Titanium is manufactured using what is known as the Kroll process. It involves the extraction, purification, sponge purification, alloy creation, and forming and shaping, which is only a brief overview of the entire process. At the beginning of the manufacturing process, the manufacturer receives the concentrates from the mines. Aside from rutile, which can be used in its natural form, ilmenite needs to be processed to remove the iron content present within it, to the point where it contains only 85% titanium oxide. To remove the iron content, the material is put in a fluidized-bed reactor along with carbon and chlorine gas. The material is heated to 900°C, which results in the formation of titanium tetrachloride (TiCl4). With this, the extraction phase of the manufacturing process is over.
The next process in manufacturing involves purification and production of the sponge. The purification process involves taking the titanium tetrachloride (TiCl4) and placing it in distillation tanks. During this step, the impurities are separated using fractional distillation and precipitation. This action removes metal chlorides, including those of iron, vanadium, zirconium, silicon and magnesium. Next, the purified titanium tetrachloride is placed into a stainless steel vessel. Magnesium is then added, and the container is heated to 1,100°C. Argon is pumped into the container so that air will be removed and contamination with oxygen or nitrogen can be prevented. The magnesium reacts with the chlorine, producing liquid magnesium chloride. This leaves pure titanium solid, since the melting point of titanium is higher than that of the reaction. The titanium solid is removed from the reactor and then treated with water and hydrochloric acid to remove excess magnesium and magnesium chloride. The resulting solid is a porous and plushy metal called a sponge.

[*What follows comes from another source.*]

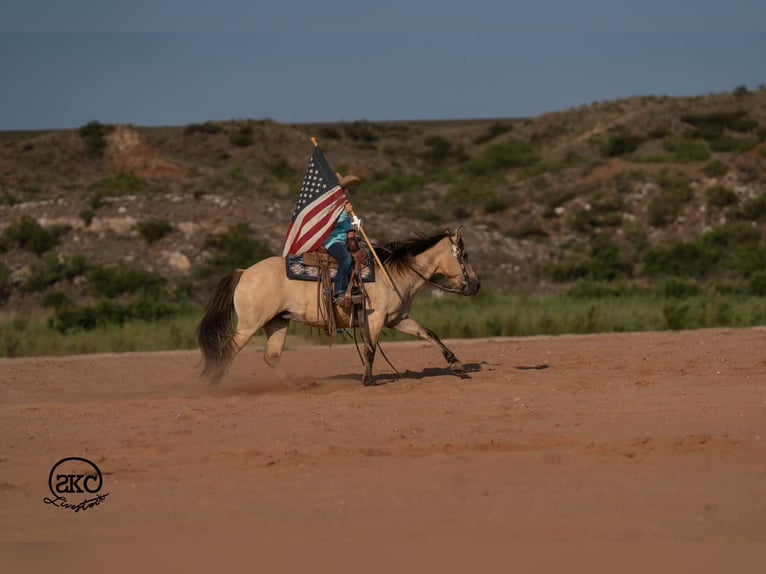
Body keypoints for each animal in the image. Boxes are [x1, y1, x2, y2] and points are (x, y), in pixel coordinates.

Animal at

The final step involved in the production of titanium is alloy creation. The pure titanium sponge is then turned into a titanium alloy for commercial use with the help of an electrode arc furnace. At this point, the sponge is mixed with various alloy additions and scrap metal. The exact proportion of sponge to alloy material is formulated in a lab before production. This mass is then pressed into compacts and welded together, forming a sponge electrode. The sponge electrode is then placed in a vacuum arc furnace for melting. In this water-cooled copper container, an electric arc is used to melt the sponge electrode to form an ingot. All of the air in the container is either removed (forming a vacuum) or the atmosphere is filled with argon to prevent contamination. Typically, the ingot is re-melted one or two more times to produce a commercially acceptable ingot. After an ingot is made, it is removed from the furnace and inspected for defects. The surface can be conditioned as required for the customer. The ingot can then be shipped to different industries where it is fabricated into the desired products.